Un altro problema non trascurabile è relativo alla responsabilità sui contenuti caricati in caso di violazione del diritto d’autore e relativo impatto sul diritto fondamentale all’educazione. “Da quanto emerge dai nostri risultati preliminari, i docenti rispondono molto più di quanto si pensi delle possibili violazioni del diritto d’autore – rivela Giulia Priora - sui contenuti caricati per le loro lezioni. Ciò provoca un duplice effetto: da una parte i docenti rischiano di diventare i nuovi ‘vigili del copyright’ poiché grava su di loro il fardello della ‘legalità’ dei contenuti caricati anche dai loro studenti; dall’altra parte il loro diritto di usare contenuti protetti, ad esempio capitoli di libri, articoli di giornale, spezzoni di film, a fini didattici che le legislazioni nazionali europee prevedono, seppur regolato in maniera diversa, può essere profondamente limitato dalla paura di incorrere in sanzioni, rimozione dei file e, peggio ancora, sospensione dell’account. Ci siamo chiesti: come sono tutelati i docenti da questa protezione quasi ‘poliziesca’ da parte delle piattaforme, alla luce del fatto che il diritto d’autore non intende soffocare la libertà didattica e di apprendimento, bensì promuoverla?”.
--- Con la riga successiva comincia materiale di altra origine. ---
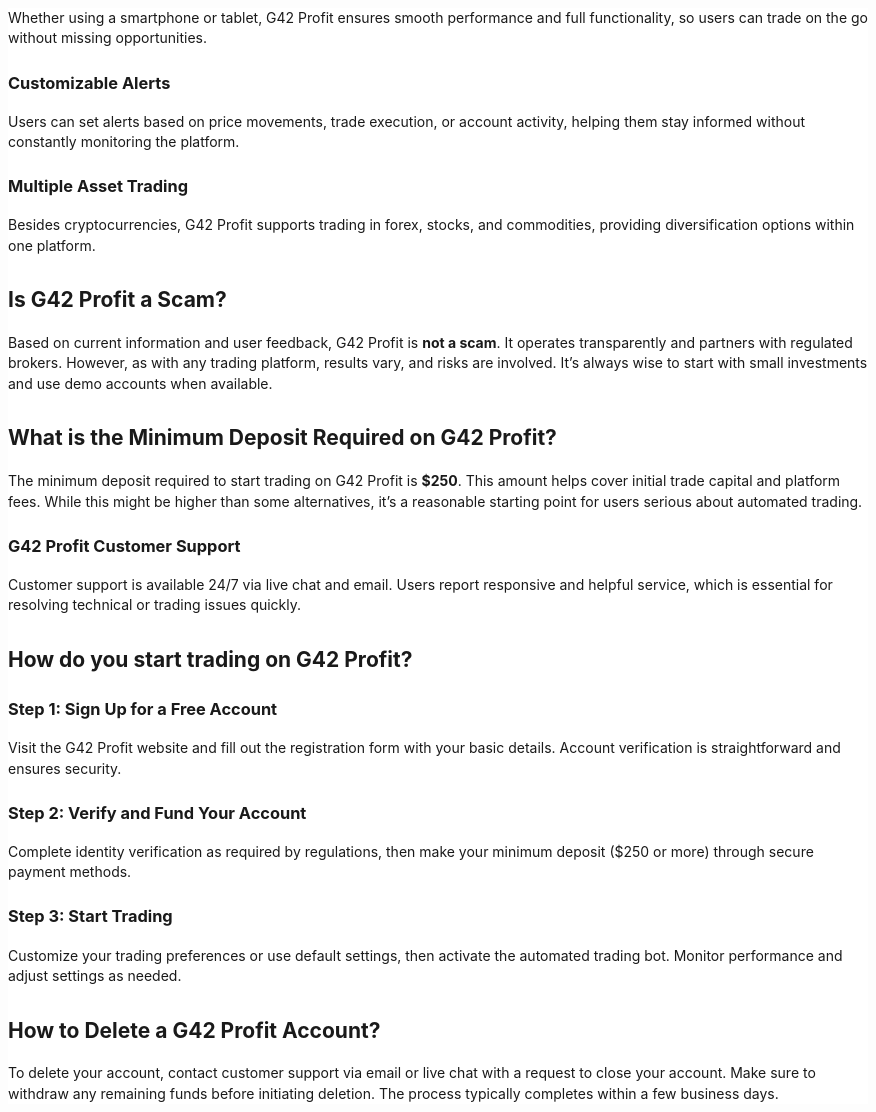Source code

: Whether using a smartphone or tablet, G42 Profit ensures smooth performance and full functionality, so users can trade on the go without missing opportunities.

### Customizable Alerts

Users can set alerts based on price movements, trade execution, or account activity, helping them stay informed without constantly monitoring the platform.

### Multiple Asset Trading

Besides cryptocurrencies, G42 Profit supports trading in forex, stocks, and commodities, providing diversification options within one platform.

## Is G42 Profit a Scam?

Based on current information and user feedback, G42 Profit is **not a scam**. It operates transparently and partners with regulated brokers. However, as with any trading platform, results vary, and risks are involved. It’s always wise to start with small investments and use demo accounts when available.

## What is the Minimum Deposit Required on G42 Profit?

The minimum deposit required to start trading on G42 Profit is **$250**. This amount helps cover initial trade capital and platform fees. While this might be higher than some alternatives, it’s a reasonable starting point for users serious about automated trading.

### G42 Profit Customer Support

Customer support is available 24/7 via live chat and email. Users report responsive and helpful service, which is essential for resolving technical or trading issues quickly.

## How do you start trading on G42 Profit?

### Step 1: Sign Up for a Free Account

Visit the G42 Profit website and fill out the registration form with your basic details. Account verification is straightforward and ensures security.

### Step 2: Verify and Fund Your Account

Complete identity verification as required by regulations, then make your minimum deposit ($250 or more) through secure payment methods.

### Step 3: Start Trading

Customize your trading preferences or use default settings, then activate the automated trading bot. Monitor performance and adjust settings as needed.

## How to Delete a G42 Profit Account?

To delete your account, contact customer support via email or live chat with a request to close your account. Make sure to withdraw any remaining funds before initiating deletion. The process typically completes within a few business days.
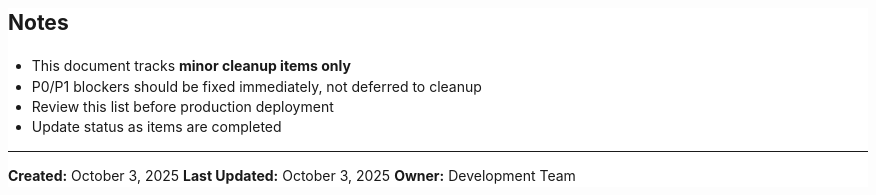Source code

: 
## Notes

- This document tracks **minor cleanup items only**
- P0/P1 blockers should be fixed immediately, not deferred to cleanup
- Review this list before production deployment
- Update status as items are completed

---

**Created:** October 3, 2025
**Last Updated:** October 3, 2025
**Owner:** Development Team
Adesso, “per capire come la situazione evolverà e, di fatto, sta già evolvendo – aggiunge Giulia Priora – abbiamo intenzione di proseguire nel nostro sforzo di ricerca, supportati da colleghi e colleghe eccezionali di calibro internazionale, stiamo ideando uno studio empirico per vedere come le università europee si stanno orientando, quali consapevolezze hanno, cioè, nel firmare i contratti con le piattaforme”. “L’università post-pandemia infatti – conclude la ricercatrice – dovrà fare delle scelte responsabili relative a quali strumenti utilizzare per supportare l’erogazione dei propri corsi di laurea, garantendo al contempo il rispetto degli obblighi nei confronti dei propri studenti e la salvaguardia dei propri interessi e, non da meno, sfruttando una preziosa occasione per rendere la tecnologia veicolo di inclusività, qualità e avanguardia nella didattica universitaria”.
Lo studio è il frutto di una collaborazione delle due assegniste di ricerca dell’Istituto Dirpolis (Diritto, Politica, Sviluppo) della Scuola Superiore Sant’Anna di Pisa con colleghe e colleghi di altre università italiane e straniere: Rossana Ducato - Università di Aberdeen, Chiara Angiolini - Università degli Studi di Trento, Alexandra Giannopulou - Università di Amsterdam, Bernd Justin Jutte - University College di Dublino, Guido Noto La Diega - Università di Stirling, Leo Pascault - Sciences Po Paris.